- VORGEGEBENER TEXT -
Insbesondere die Energiewende und das damit verbundene Ende des Braunkohleabbaus in der Lausitz werden in Brandenburg stark diskutiert, weil sie zu einem tiefgreifenden Strukturwandel in den betroffenen Regionen führen. Diesen Strukturwandel effektiv und nachhaltig sowie demokratisch und gerecht zu gestalten, ist eine Herausforderung für Akteure auf allen Ebenen. Regionale Kooperations- und Konfliktbeziehungen in Wirtschaft und Gesellschaft, der nationale und internationale politische Rahmen, historische Prägungen und aktuelle Dynamiken sind nur einige der Dimensionen, die den anstehenden Wandel bedingen.

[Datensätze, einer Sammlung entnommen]
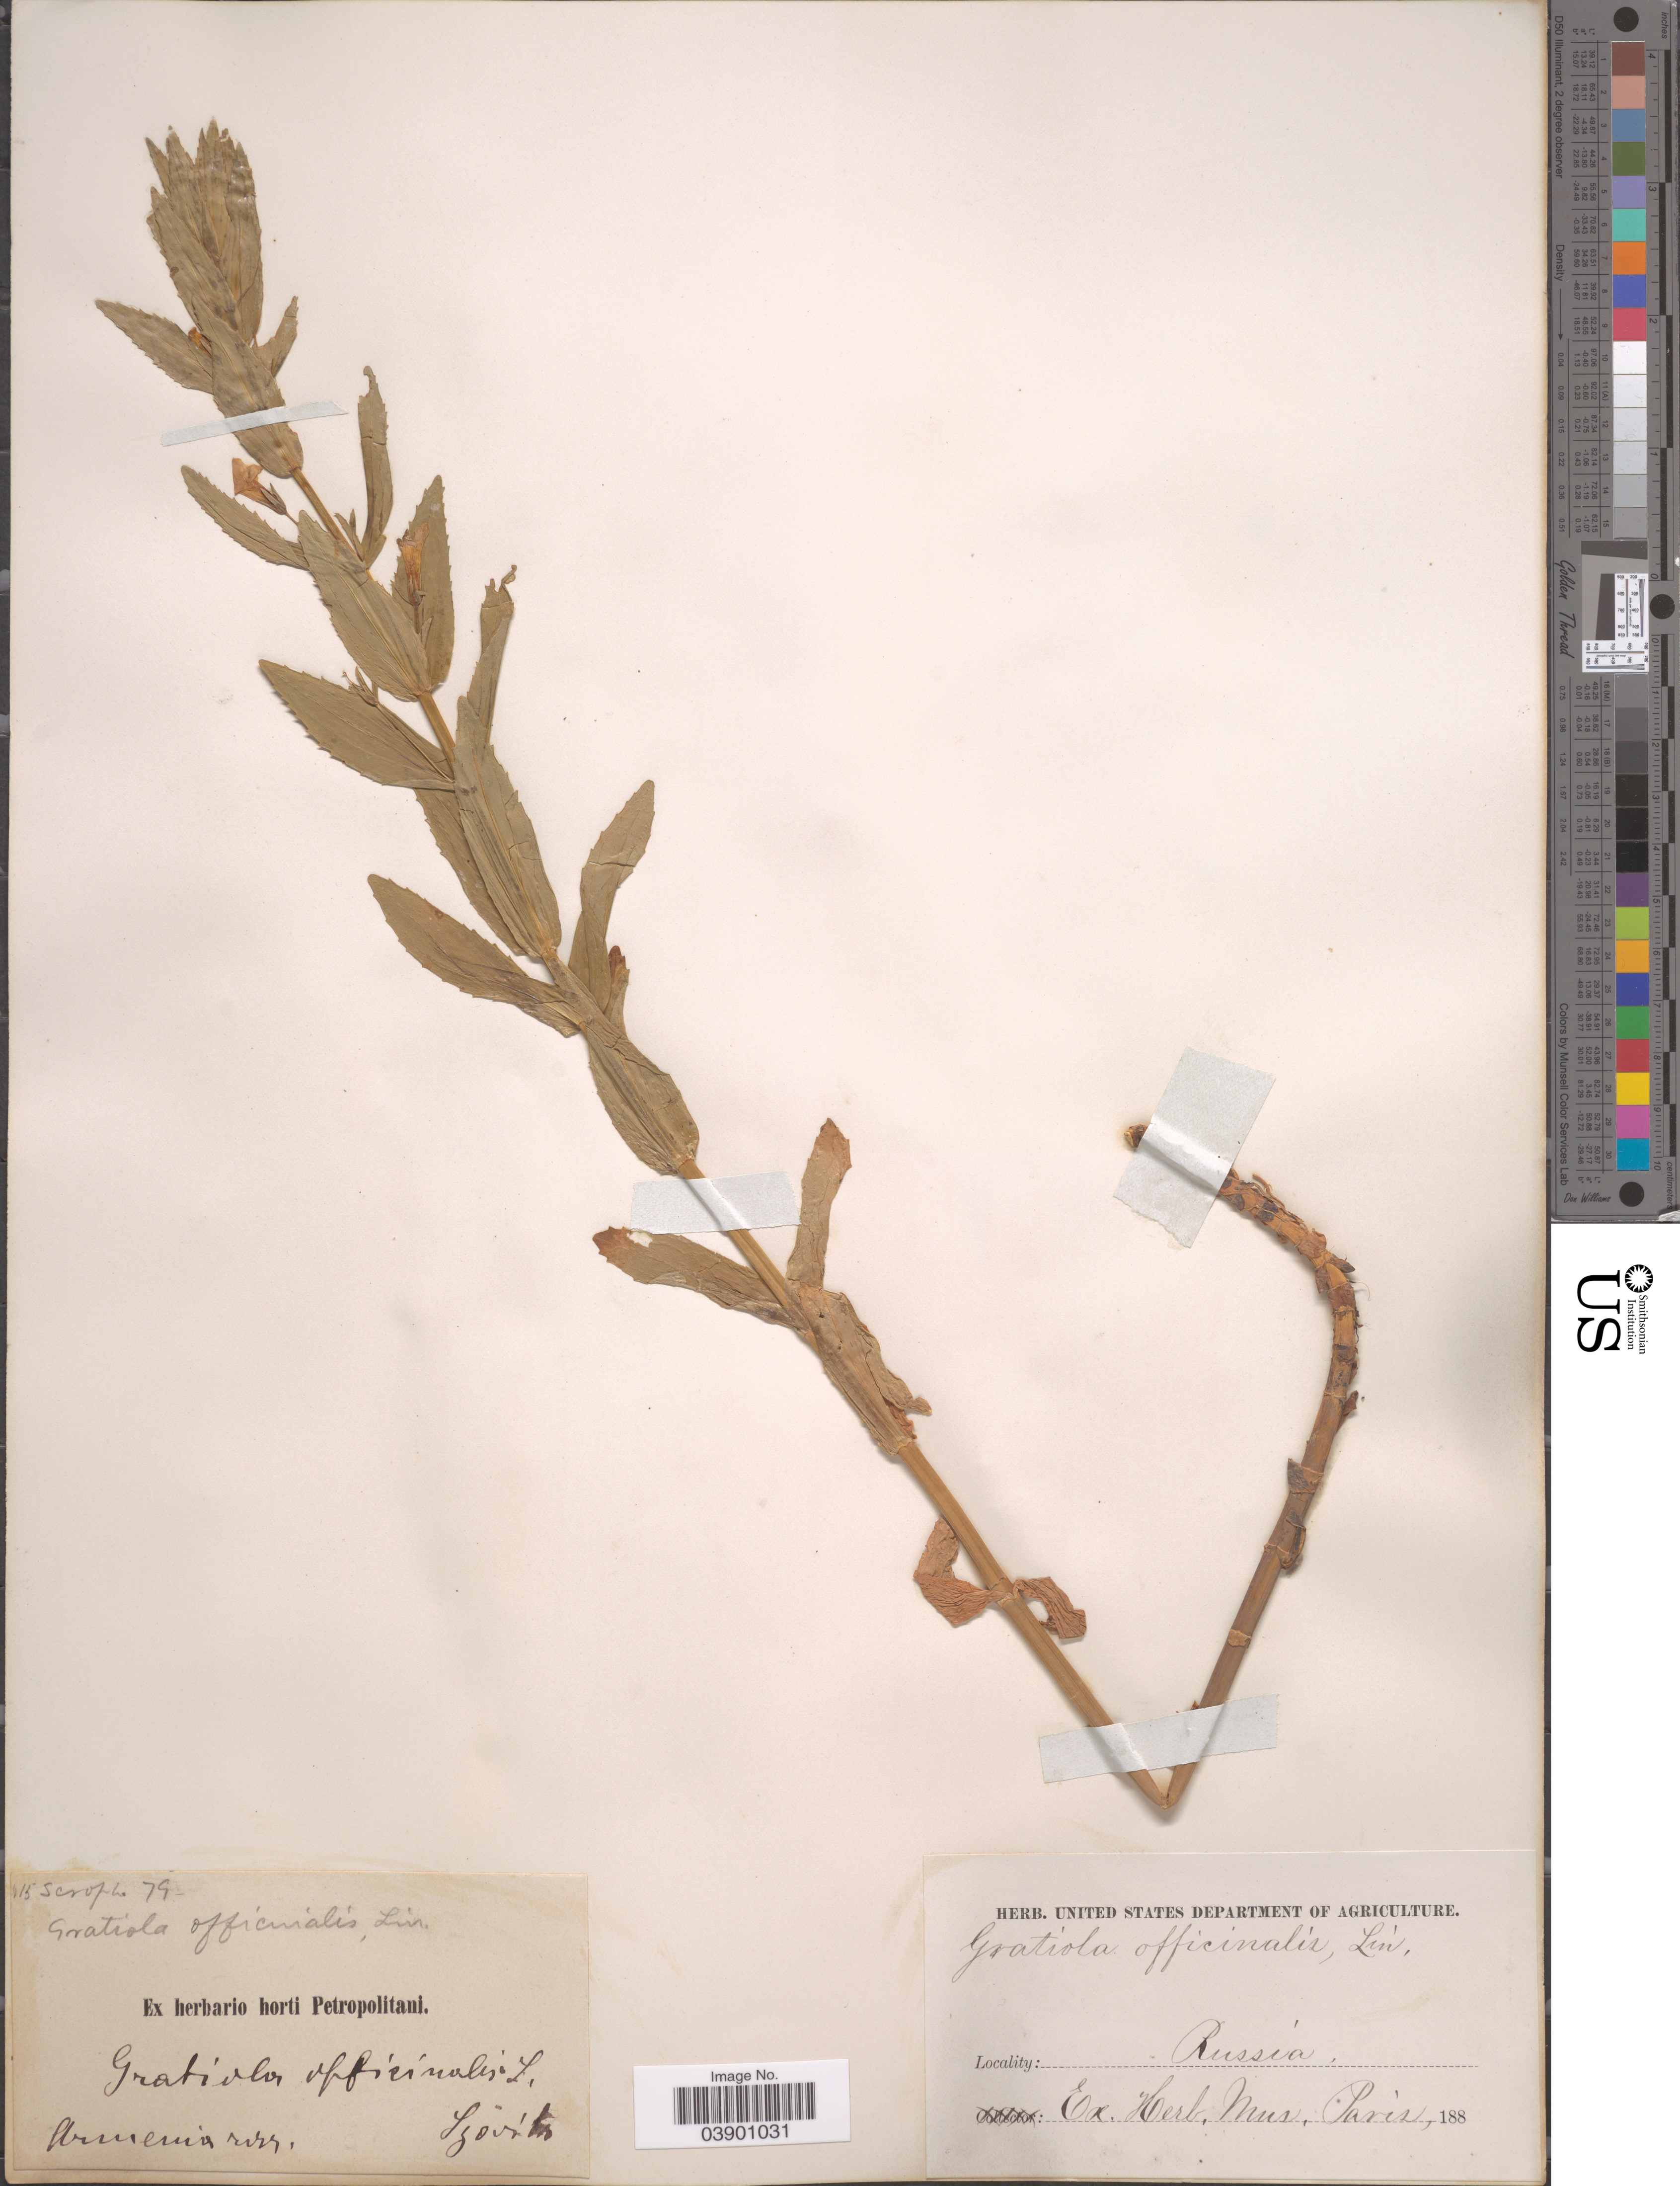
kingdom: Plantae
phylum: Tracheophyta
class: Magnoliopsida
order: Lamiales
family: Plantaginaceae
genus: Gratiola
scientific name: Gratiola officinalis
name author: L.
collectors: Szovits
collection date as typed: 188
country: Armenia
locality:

- AUFGABEN -
1. Schreiben Sie aus dem Text zum Strukturwandel wortgetreu den Abschnitt ab, der mit den Worten "Insbesondere die Energiewende" beginnt und mit "anstehenden Wandel bedingen." endet.
2. Nennen Sie alle Dimensionen, die der Text zum Strukturwandel als Bedingungen des anstehenden Wandels aufführt.
3. Beantworten Sie anhand des Textes zum Strukturwandel:
(a) In welchem Bundesland werden Energiewende und Ende des Braunkohleabbaus stark diskutiert?
(b) In welcher Region endet der Braunkohleabbau?
(c) Für wen ist die Gestaltung des Strukturwandels eine Herausforderung?
Stützen Sie sich allein auf den Text zum Strukturwandel.

- ERWARTETE ANTWORTEN -
1.
Insbesondere die Energiewende und das damit verbundene Ende des Braunkohleabbaus in der Lausitz werden in Brandenburg stark diskutiert, weil sie zu einem tiefgreifenden Strukturwandel in den betroffenen Regionen führen. Diesen Strukturwandel effektiv und nachhaltig sowie demokratisch und gerecht zu gestalten, ist eine Herausforderung für Akteure auf allen Ebenen. Regionale Kooperations- und Konfliktbeziehungen in Wirtschaft und Gesellschaft, der nationale und internationale politische Rahmen, historische Prägungen und aktuelle Dynamiken sind nur einige der Dimensionen, die den anstehenden Wandel bedingen.

2.
- Regionale Kooperations- und Konfliktbeziehungen in Wirtschaft und Gesellschaft
- der nationale und internationale politische Rahmen
- historische Prägungen
- aktuelle Dynamiken

3.
(a) In Brandenburg.
(b) In der Lausitz.
(c) Für Akteure auf allen Ebenen.